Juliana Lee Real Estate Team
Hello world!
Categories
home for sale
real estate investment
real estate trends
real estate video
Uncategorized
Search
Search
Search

ABOUT THIS EXERCISE
All of the entries above must be output word for word.

OUTPUT BELOW
Juliana Lee Real Estate Team
Hello world!
Categories
home for sale
real estate investment
real estate trends
real estate video
Uncategorized
Search
Search
Search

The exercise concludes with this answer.